World's fair in Shanghai provides China with another showcase opportunity
SHANGHAI -- With a frenzy of fireworks over a metropolis that once symbolized subjugation by the West, China on Friday launched its first world's fair, a jamboree of 189 nations that Communist Party leaders hope will showcase their country as a potent but peaceful world power.
As the Chinese character for peace flashed on a giant screen and Beethoven's "Ode to Joy" boomed from loudspeakers, a flotilla of boats carried the flags of the participating nations down the Huangpu River, a waterway that in the colonial era brought foreign invaders and traders, Western ways and great wealth to China's most cosmopolitan city.

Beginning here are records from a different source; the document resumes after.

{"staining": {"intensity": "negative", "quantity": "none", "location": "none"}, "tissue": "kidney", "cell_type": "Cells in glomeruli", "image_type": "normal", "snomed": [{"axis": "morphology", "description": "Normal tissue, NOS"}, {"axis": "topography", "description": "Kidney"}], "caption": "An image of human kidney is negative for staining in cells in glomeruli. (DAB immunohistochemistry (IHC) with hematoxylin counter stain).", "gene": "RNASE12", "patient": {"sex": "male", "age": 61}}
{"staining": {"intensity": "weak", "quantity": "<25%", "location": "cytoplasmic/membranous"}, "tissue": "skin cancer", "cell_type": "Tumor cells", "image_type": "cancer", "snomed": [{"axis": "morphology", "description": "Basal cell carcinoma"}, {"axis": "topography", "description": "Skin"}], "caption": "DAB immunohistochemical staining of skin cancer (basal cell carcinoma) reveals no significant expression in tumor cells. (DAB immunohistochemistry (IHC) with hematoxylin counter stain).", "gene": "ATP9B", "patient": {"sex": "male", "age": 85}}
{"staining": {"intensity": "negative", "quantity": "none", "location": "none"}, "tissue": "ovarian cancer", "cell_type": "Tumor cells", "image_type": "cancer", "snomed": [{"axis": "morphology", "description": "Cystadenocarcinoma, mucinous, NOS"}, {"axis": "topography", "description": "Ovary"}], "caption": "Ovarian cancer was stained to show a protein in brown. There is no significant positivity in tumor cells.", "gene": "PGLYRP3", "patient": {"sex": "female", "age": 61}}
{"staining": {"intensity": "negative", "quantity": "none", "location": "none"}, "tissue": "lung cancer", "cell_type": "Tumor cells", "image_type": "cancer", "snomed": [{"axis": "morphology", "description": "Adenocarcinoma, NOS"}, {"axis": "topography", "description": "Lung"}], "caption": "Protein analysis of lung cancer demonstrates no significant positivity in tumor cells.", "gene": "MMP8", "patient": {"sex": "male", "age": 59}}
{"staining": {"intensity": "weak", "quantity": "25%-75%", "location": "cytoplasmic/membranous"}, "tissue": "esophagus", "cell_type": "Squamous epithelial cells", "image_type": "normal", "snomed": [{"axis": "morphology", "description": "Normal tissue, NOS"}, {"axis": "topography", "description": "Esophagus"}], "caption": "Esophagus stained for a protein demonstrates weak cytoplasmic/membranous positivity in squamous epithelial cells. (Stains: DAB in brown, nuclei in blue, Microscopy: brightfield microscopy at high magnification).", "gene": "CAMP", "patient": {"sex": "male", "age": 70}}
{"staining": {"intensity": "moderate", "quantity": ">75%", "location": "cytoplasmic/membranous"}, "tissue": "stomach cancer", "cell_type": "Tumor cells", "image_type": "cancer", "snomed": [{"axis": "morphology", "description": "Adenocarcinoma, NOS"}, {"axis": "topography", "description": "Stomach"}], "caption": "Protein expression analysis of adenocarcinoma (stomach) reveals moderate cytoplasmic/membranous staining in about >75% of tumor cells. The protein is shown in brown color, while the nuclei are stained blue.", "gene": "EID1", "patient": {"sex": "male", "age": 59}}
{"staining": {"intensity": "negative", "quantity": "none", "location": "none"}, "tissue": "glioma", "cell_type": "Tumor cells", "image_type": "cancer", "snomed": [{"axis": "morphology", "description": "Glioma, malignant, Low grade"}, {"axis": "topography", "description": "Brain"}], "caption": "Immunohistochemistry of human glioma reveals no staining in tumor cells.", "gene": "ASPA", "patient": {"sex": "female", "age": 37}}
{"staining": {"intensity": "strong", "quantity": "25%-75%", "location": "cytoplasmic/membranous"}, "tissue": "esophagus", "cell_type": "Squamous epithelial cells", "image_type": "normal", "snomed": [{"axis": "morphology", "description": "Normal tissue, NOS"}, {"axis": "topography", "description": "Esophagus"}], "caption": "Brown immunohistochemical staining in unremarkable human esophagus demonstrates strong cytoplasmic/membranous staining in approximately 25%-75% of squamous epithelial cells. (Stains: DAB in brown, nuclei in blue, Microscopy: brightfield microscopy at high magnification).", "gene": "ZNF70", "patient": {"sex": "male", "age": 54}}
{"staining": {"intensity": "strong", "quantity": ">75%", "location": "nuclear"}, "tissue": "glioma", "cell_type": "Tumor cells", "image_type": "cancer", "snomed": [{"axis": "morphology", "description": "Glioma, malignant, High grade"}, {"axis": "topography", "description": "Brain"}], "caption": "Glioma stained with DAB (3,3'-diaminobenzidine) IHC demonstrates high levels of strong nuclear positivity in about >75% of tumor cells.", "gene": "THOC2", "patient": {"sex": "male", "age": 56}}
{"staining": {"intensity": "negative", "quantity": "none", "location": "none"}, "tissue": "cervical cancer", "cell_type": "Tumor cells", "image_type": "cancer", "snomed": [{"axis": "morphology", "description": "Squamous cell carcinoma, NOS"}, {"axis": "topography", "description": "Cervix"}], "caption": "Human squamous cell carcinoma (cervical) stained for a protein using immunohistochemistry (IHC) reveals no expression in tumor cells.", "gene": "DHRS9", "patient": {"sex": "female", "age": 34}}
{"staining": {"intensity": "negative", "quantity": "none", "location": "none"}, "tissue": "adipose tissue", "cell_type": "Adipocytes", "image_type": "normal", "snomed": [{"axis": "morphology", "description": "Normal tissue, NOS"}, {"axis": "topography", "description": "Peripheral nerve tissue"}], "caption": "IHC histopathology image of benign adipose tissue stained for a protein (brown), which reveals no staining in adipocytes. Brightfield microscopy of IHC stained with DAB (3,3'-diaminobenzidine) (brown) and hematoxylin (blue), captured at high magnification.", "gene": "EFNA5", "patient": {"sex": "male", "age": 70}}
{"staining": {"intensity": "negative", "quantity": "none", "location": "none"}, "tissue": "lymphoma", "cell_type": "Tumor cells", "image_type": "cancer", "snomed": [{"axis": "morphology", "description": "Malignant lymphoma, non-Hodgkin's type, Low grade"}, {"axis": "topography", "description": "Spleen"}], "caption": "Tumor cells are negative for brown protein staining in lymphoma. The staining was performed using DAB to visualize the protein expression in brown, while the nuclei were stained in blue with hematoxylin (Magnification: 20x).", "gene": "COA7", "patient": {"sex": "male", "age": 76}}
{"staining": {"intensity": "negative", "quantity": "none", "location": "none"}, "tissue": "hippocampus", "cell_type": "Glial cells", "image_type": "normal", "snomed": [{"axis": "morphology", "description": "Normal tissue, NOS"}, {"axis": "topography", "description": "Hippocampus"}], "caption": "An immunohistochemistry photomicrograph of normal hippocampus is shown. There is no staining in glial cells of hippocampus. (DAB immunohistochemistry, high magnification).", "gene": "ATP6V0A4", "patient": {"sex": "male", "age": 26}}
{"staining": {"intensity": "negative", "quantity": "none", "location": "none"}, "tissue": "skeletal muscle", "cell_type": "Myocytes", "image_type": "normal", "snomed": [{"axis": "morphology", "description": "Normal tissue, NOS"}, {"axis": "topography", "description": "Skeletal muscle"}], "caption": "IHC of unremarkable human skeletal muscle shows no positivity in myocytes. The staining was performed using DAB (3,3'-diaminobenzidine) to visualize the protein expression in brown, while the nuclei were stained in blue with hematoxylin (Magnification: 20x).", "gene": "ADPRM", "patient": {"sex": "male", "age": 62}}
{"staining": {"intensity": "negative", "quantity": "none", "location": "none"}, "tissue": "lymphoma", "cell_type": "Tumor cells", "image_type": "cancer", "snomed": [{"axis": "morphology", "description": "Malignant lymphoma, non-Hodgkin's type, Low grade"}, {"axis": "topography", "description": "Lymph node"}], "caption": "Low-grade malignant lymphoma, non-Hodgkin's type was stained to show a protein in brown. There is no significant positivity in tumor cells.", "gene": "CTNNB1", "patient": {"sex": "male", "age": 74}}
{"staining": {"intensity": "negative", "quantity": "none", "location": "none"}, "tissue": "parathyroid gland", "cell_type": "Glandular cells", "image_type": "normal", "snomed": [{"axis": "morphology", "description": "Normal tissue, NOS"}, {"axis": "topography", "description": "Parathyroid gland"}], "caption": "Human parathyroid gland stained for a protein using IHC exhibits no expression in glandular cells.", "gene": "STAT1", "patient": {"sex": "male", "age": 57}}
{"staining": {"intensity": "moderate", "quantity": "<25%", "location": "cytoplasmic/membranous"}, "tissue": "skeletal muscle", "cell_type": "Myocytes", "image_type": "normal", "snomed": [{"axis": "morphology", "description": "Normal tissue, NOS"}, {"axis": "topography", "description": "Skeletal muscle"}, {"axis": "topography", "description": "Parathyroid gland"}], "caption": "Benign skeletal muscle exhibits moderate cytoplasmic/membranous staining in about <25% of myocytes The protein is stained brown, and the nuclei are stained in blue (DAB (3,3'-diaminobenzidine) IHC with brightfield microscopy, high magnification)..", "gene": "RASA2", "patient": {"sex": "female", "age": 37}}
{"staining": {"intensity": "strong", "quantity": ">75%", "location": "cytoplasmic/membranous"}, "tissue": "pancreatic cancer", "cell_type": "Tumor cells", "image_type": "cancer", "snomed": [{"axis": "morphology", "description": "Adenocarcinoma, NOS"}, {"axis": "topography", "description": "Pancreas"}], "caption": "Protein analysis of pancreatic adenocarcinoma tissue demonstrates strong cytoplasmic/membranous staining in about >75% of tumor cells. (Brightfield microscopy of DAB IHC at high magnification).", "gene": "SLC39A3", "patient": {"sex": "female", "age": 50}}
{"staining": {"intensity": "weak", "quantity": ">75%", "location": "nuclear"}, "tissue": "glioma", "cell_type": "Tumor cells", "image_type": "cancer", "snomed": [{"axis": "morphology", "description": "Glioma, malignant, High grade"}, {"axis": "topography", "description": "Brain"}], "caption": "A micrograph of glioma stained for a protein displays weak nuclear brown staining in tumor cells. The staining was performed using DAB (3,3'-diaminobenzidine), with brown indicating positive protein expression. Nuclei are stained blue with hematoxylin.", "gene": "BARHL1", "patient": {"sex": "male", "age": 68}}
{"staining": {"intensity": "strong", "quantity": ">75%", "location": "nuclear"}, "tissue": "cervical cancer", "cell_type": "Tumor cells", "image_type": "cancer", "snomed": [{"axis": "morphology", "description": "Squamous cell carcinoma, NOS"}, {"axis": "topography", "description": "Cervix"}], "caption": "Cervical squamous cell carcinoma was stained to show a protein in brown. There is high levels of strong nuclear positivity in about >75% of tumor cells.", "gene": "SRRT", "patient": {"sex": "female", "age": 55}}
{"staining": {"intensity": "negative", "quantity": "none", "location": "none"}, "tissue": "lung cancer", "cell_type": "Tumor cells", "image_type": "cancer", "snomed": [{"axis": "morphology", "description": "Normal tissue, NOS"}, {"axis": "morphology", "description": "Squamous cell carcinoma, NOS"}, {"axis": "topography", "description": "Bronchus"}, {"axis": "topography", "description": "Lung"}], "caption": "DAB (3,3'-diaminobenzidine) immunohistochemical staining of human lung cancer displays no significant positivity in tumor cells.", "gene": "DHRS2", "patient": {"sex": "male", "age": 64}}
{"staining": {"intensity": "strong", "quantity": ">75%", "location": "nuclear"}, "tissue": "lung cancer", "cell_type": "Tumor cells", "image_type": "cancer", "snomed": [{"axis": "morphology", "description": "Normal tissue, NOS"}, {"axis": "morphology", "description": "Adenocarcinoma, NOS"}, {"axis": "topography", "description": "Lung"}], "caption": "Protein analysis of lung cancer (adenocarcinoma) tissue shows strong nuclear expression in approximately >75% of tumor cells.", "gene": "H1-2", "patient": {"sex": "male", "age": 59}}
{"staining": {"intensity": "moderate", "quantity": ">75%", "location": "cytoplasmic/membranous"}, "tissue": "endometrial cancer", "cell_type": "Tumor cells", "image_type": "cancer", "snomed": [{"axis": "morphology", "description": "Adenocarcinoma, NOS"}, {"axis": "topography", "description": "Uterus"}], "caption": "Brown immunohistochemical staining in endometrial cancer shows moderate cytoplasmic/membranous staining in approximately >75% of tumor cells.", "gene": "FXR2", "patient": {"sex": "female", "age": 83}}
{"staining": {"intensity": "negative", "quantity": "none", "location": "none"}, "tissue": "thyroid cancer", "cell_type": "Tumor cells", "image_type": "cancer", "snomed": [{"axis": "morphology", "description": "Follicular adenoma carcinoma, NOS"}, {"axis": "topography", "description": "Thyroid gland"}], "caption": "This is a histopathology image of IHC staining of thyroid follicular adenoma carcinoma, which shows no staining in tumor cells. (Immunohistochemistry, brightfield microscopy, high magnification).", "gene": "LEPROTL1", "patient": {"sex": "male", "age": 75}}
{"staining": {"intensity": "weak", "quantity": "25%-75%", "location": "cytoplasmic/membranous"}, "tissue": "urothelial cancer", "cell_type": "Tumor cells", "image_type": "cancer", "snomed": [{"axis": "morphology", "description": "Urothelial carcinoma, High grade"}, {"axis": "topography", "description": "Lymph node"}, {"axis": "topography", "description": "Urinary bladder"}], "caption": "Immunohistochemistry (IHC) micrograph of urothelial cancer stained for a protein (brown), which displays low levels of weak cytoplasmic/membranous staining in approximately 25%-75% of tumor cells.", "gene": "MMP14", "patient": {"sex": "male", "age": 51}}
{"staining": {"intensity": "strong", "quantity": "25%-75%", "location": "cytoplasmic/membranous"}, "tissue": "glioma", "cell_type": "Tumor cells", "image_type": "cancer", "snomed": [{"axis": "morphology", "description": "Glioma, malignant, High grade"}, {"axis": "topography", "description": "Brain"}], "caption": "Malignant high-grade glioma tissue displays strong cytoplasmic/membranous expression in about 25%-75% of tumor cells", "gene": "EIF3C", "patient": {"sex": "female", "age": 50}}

After eight years of preparation, more than $50 billion in state funds and the biggest security operation in China since the 2008 Olympic Games in Beijing, President Hu Jintao declared Expo 2010 Shanghai open at a ceremony held in a riverfront hall shaped like a flying saucer.
The ceremony, a mix of Sino-Western schmaltz and stiff Chinese ritual, featured the Chinese national anthem, a song by Hong Kong movie star Jackie Chan, a rendition of Puccini's "Nessun Dorma" by Italian tenor Andrea Bocelli and mass dance routines.
Police closed streets in wide swaths of the city ahead of the event, which was attended by numerous foreign dignitaries, including North Korea's No. 2 and French President Nicolas Sarkozy. The United States did not send a high-level representative.
Tens of thousands of Shanghai residents watched the fireworks show Friday evening. "In the past, foreigners looked down on Chinese," said Jiang Xian, a retired petrochemical worker. "I am now very proud and excited."